* [Exercise text]:
__________________________________________________

I'm sick and tired of these losers asking for money. I just tell them to get lost and they get all upset and defensive. I have no problem with saying no with a negative attitude because they deserve it, since most of them in Vancouver are running scams.
We need more security to kick these losers out of the mall parking lots!
Framing inquries that pertain to the allocation of resource in the common space as panhandling is specious at best. The truth is you are being bamboozled by the robber barons under the tutlege of legal plunder constantly
and the blame pattern tends to be seen top down by all for the sake of favor.
Granted people have the right to refuse to give but please call it what it is.
Divestments in others needs, regardlees of rationale is something you support or you don't let's not pretend that are reasons for not giving are altruistic in nature.
Best, Jason
My comment was cut off. And I was saying yes, addicts "need" their drug or alcohol, as they are addicted, but I feel no moral obligation to give them money for it. I would however donate to a system like that brought in in Liverpool, England, where addicts receive subsidized prescriptions for baseline amounts of their addictive substance (not to "get high" but to allow them to live lives not totally controlled by their addiction). This was a successful program in England that allowed many addicts to become employed again and eventually recover from their addiction. Yes, there's methadone but that drug is in many ways worse than heroin for the body, so I don't think long-term methadone treatment is reasonable. Sorry I realize I'm getting off topic, but to deal more effectively with drug addiction and mental health issues would eliminate most panhandling and homelessness.

__________________________________________________

* [Extracted records]:

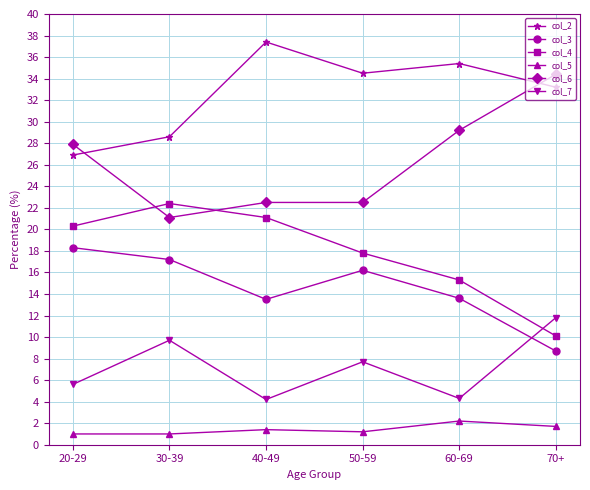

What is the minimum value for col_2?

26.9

__________________________________________________

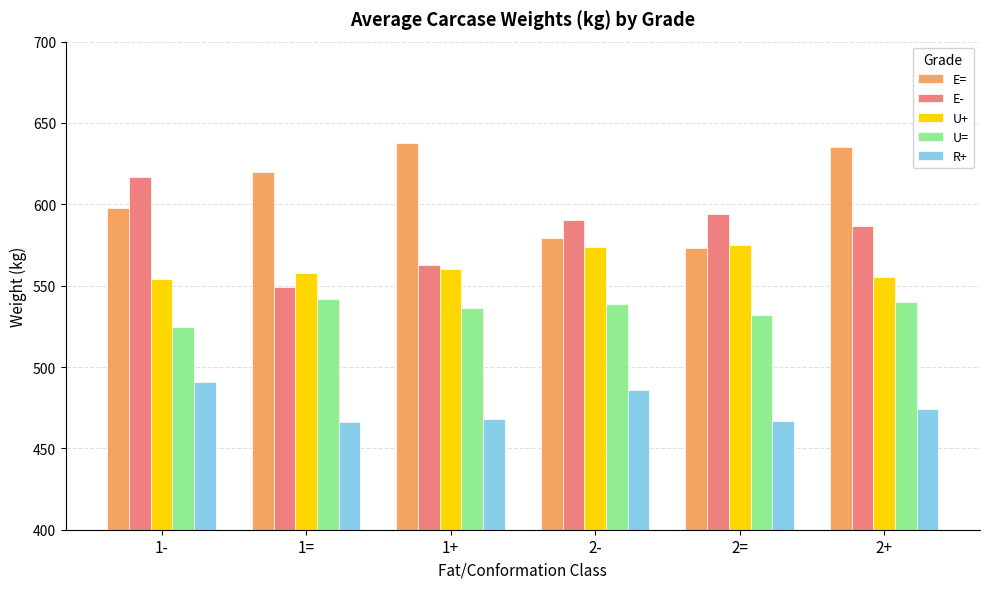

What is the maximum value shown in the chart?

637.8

__________________________________________________

* [Aim of the task]:
Name every place that the comments on panhandling mention, each only once.

* [Answer box]:
Vancouver, Liverpool, England